The Savage Riders of Amtrak

By novoarte  |  Location: United States  |  04/08/08

"Maybe you don't like your job/maybe you don't get enough sleep/Nobody likes their job/Nobody got enough sleep/Maybe you just had the worst day of your life/But there's no escape/There's no excuse/So just suck up and be nice..." -Ani Difranco

We dragged our bags and bodies into Union Station and entrenched ourselves in the waiting area between Starbucks and McDonalds. Three hours early for our train: a marital record achieved only because we'd reached the human limit of museum-going and cherry blossom viewing.

The queue for the 8:30 regional train back to New York started to form at 8 PM, and we were third and fourth in line. By 8:25 the line extended outside of the waiting area and past the tie shop, and a second line, and then a third, began to form. A woman returned from the bathroom and chastised her husband for not taking a place in the line. "Hmph! Line!" I heard him say. "When the door opens, just push and go." She rolled her eyes and sighed her own hmph. So did I. As a former Catholic school girl and student of the uber well-mannered Dr. Virginia Uldrick, former director of the South Carolina Governor's School for the Arts, there are a few habits of politeness and social order I'm all but honor-bound to uphold for life. Walking down the right side of stairs and waiting my turn are two of those habits, and I'll admit that I become indignant when others violate that deeply held sense of what's right... even if it's not really important in the larger scheme of things.

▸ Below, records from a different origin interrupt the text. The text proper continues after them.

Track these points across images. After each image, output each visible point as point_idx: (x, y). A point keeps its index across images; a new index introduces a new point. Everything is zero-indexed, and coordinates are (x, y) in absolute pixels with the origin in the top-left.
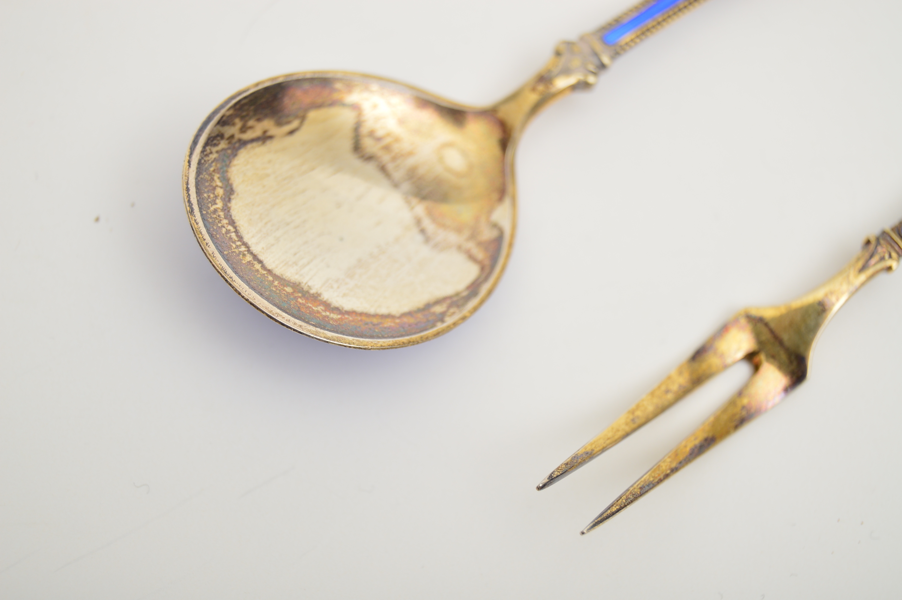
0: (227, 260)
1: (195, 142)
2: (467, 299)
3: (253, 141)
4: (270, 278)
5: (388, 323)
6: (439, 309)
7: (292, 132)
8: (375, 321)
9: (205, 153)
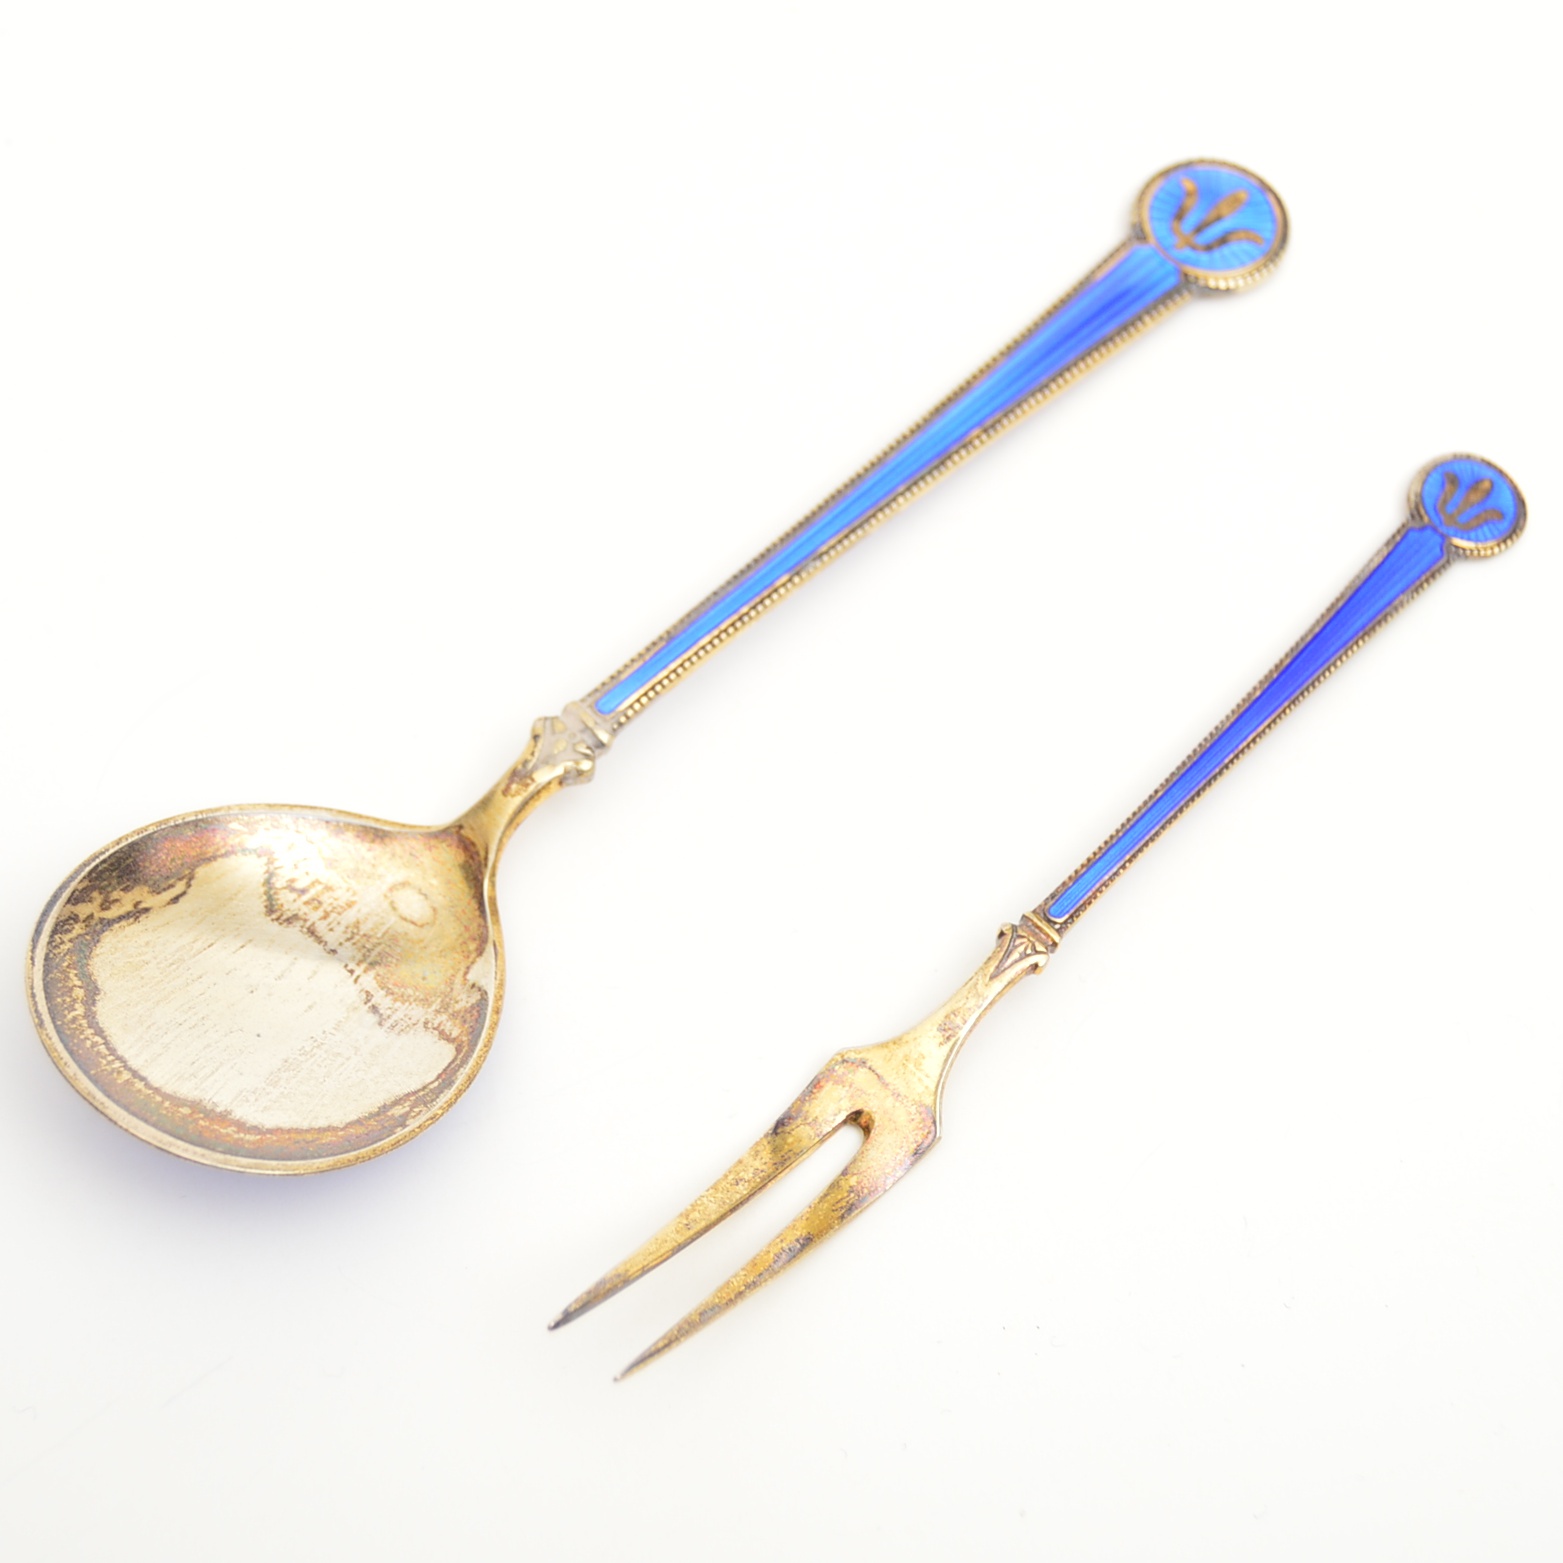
0: (95, 1081)
1: (38, 932)
2: (439, 1091)
3: (121, 918)
4: (159, 1099)
5: (328, 1138)
6: (398, 1111)
7: (175, 900)
8: (309, 1137)
9: (54, 944)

The door opened and the line surged; Francisco took off at a gallop as a guy elbowed his way in front of me. Francisco had our tickets and I ignored the agent as I reclaimed my "rightful" place in the line I'd earned through waiting. As I did so, I sassed a true New Yorker sentence to the line-breaker that neither Sister Ursula nor Dr. Uldrick would have approved of.

I've long nurtured the fantasy that a train ride is a romantic, laid back, highly civilized form of travel. But between the price of the tickets (I could take the Chinese bus for about $150 less than Amtrak), the fighting for coveted seats by savage riders, and the fact that security is frighteningly permeable, planes are looking better and better.